Было ли подавление украинскости на территориях вне УССР целенаправленным антиукраинским актом центра? Не похоже. Более вероятно, что это был эпизод большой схватки за сохранение управляемости пораженной голодом страны, в которой центр оперся в регионах на новую волну выдвиженцев, идеологически нацеленную против «украинских националистов». Но перспективы создания громадной УССР это, без сомнения, уменьшило.
Создается впечатление, что центр под влиянием внешних факторов отказался от идеи выращивания белорусов и украинцев в великие европейские нации. Смысл создания громадных БССР и УССР к началу 1930-х годов отпал: Польшу сокрушить было невозможно, и разожженный в этих укрупненных республиках национализм скорее всего сработал бы на дезинтеграцию СССР, а не на расширение его границ на запад.
Тем не менее надо еще раз подчеркнуть: именно после чистки «националистов» в ходе голода 1932–1933 годов столица УССР была перенесена из Харькова в Киев. В символическом плане Киев в качестве столицы Украины позволил привязаться в национальной идентичности к традиции Украины как наследницы Киевской Руси. Это был громадной силы по последствиям для украинской культуры акт. Украинская идентичность оказалась зримо насыщена исторической глубиной.
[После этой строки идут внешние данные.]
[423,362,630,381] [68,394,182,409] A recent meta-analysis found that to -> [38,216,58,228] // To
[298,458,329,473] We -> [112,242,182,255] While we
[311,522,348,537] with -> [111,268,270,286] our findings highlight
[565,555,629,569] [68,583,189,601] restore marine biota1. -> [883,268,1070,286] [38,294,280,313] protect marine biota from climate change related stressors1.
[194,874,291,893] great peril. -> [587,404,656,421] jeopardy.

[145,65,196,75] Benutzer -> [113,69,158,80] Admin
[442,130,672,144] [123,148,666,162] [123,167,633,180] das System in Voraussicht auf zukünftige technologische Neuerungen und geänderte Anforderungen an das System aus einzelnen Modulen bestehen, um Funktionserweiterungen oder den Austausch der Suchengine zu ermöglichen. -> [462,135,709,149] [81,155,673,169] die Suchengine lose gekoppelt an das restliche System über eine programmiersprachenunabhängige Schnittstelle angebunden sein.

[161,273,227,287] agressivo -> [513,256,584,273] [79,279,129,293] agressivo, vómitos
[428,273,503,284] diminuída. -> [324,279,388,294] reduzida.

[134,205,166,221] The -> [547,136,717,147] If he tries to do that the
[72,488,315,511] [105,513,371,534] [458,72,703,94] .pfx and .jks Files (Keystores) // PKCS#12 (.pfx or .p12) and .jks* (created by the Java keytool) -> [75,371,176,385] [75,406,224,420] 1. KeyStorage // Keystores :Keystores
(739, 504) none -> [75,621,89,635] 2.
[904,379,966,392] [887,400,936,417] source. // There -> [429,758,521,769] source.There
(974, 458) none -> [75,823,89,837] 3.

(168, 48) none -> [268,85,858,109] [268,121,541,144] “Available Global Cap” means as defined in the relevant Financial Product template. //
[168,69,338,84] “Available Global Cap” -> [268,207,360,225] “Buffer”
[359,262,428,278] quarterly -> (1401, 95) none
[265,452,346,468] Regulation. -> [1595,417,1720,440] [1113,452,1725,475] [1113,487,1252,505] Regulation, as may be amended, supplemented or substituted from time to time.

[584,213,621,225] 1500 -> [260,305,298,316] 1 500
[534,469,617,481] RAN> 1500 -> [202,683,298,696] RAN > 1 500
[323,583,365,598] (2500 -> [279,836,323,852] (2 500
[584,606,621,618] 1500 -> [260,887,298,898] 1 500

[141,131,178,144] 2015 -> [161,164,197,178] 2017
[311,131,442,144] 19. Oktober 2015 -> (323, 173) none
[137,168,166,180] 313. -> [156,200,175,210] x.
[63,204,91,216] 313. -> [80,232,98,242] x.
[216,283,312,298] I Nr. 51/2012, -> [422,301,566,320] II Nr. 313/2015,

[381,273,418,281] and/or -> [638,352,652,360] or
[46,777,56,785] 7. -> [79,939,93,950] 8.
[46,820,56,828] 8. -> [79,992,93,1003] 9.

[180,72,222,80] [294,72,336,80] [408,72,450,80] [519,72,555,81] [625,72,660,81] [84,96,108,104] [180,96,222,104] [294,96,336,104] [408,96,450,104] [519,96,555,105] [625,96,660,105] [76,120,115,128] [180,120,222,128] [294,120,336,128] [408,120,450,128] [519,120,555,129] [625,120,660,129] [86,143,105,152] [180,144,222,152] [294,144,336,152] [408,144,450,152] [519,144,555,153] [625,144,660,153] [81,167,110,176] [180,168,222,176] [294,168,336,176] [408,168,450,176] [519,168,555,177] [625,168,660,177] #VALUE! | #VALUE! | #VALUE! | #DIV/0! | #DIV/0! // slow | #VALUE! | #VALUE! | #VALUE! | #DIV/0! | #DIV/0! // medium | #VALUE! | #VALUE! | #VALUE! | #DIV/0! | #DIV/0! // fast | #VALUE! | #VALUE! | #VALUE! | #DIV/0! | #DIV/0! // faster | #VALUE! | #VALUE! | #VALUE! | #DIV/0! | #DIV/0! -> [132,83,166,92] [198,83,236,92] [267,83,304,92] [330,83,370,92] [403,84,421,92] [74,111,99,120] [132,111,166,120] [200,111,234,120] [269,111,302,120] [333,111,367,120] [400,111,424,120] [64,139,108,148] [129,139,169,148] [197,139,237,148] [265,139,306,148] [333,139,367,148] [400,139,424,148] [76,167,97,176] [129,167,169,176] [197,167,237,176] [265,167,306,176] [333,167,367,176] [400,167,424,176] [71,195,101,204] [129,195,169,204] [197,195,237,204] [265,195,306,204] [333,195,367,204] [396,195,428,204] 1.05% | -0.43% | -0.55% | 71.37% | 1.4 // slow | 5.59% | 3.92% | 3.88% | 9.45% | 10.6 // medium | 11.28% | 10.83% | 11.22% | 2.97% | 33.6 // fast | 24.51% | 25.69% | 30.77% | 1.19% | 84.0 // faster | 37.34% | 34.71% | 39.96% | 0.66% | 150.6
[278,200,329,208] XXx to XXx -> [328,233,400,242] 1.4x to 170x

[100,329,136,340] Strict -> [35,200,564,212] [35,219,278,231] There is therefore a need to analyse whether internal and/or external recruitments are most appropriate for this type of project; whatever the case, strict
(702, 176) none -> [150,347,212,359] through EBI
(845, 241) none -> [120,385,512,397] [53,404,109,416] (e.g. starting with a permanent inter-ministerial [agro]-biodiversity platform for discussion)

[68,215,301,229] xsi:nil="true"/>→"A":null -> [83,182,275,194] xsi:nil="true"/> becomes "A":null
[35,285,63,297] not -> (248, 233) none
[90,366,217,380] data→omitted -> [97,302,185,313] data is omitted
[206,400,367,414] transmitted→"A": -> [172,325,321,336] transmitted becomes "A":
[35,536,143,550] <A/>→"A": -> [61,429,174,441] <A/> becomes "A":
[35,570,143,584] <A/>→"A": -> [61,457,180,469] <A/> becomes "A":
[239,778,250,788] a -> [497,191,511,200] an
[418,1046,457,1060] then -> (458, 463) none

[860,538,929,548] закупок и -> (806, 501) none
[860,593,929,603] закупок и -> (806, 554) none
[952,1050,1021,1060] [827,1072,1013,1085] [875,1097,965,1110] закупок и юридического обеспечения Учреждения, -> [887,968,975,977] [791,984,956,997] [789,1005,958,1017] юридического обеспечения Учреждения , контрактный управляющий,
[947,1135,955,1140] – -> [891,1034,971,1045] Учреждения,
Вероятно, то же самое произошло бы и с белорусской культурой, если бы в составе БССР был Вильно и в 1934 году столицу перенесли бы туда. Этого не произошло, и традиция белорусской культуры сохранилась связанной прежде всего с крестьянством, а историческая идентичность осталась неглубокой. Впрочем, в этом были и свои плюсы – Белоруссия практически избежала вспышек этнонационализма.